Thanksgiving 2006
Tomorrow is Thanksgiving. This holiday begs the question: "Who do we thank on Thanksgiving?" As a Christian, what I'm most thankful for is knowing the answer to this question, knowing who to say "thank you" to on Thanksgiving.I am not a wise man who figured out who to thank for the blessings of life. I am a little man who believes that a good and sovereign God created all things and has graciously made himself known to us. I believe that we humans have rebelled against this good and loving God, mistakenly and wickedly thinking that we ought to call our own shots and be our own gods. Yet despite our rebellion, the one God of the Universe chose to extend great grace to us by sending his Son, Jesus, to earth live the rebellion-free life we couldn't live and die the rebellious death we should have died.Jesus the Messiah took responsibility for what was not his fault. He took responsibility for what was our fault--rebelling against God and bringing sin and chaos into God's creation.
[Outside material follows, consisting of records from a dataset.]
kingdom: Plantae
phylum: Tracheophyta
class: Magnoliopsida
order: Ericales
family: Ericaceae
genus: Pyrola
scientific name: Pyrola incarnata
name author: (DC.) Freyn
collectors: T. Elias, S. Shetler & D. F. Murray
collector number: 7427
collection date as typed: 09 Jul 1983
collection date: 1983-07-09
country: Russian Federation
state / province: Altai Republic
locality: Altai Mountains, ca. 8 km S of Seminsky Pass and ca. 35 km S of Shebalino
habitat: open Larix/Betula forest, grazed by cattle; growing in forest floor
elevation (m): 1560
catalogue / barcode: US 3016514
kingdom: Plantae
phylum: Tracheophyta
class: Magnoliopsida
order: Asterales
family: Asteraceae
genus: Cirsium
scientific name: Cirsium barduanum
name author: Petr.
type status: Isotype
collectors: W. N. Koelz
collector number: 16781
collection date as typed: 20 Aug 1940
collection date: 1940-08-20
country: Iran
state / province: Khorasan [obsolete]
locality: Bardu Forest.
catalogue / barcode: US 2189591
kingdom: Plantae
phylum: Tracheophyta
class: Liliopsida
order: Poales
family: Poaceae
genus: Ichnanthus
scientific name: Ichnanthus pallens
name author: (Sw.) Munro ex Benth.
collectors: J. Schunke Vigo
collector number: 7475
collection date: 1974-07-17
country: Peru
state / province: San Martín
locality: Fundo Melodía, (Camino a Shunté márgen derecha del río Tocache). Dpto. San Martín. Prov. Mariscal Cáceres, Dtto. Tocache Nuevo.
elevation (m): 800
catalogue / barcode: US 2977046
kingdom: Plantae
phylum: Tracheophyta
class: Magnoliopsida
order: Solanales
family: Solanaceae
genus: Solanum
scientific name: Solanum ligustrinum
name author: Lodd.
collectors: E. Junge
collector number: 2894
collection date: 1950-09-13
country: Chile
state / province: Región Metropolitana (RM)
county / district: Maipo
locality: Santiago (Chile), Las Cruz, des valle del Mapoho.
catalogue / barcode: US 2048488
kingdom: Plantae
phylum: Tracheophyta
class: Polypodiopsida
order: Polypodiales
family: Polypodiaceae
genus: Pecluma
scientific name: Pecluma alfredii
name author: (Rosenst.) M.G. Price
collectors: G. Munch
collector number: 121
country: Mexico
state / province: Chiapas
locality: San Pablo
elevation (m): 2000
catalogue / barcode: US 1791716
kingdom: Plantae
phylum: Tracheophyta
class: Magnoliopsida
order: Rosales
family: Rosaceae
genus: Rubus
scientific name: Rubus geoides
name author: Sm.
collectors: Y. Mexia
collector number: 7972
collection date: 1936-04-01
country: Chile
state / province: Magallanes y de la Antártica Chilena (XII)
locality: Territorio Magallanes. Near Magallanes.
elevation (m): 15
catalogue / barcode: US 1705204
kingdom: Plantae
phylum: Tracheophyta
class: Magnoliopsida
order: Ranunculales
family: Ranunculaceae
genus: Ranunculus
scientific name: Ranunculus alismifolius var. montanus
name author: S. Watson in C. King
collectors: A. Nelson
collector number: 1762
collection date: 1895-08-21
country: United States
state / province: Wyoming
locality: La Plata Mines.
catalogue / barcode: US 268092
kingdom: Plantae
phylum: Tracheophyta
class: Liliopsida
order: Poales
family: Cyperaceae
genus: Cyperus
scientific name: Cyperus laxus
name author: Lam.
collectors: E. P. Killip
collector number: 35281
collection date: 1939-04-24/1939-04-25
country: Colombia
So, this Thanksgiving I am thankful that I know who to thank: the God who both creates and takes responsibility for what's not his fault by saving broken people like you and me.That's how I'm answering the Thanksgiving question. And, most of you Buzzard Blog readers answer this question the same way I do. But, most Americans either don't know who to thank on Thanksgiving or they have a different answer to the "who to thank" question. As Christians who are seeking to love our neighbors, we ought to be well aware of how our non-Christian neighbors think about Thanksgiving. As we seek to understand how our non-Christian neighbors answer the Thanksgiving question, we can better seek to humbly point them towards the the great Who of Thanksgiving. We ought always to do this humbly, for it's only by grace that we Christians know who to thank.In today's Washington Post "On Faith" column, Tufts University Philosophy professor Daniel C. Dennett shares his answer to the Thanksgiving question. Dennett believes that there is no who to thank this Thanksgiving. He believes there's a what that we can thank, the what of "goodness."Dennett writes:
There is no person who created the universe, or the planet, or the biosphere, so there is really nobody to thank for that...I can thank goodness–the wonderful fabric of excellence created by individuals working together in human civilization to make this planet a better place...We nonbelievers have no difficulty with Thanksgiving; we just Eliminate the Middleman and give thanks directly to the real, ongoing, human project of making the world safer and better for everyone.
I have no hope in "goodness," "the wonderful fabric of excellence," or "the human project" for making the world "better." I think Genesis 3 and today's newspaper make clear where the human project leads us. My only hope is in the God who I thank this Thursday. I don't want to thank God by myself. I want to thank him along with you and, maybe someday, along with Daniel C. Dennett.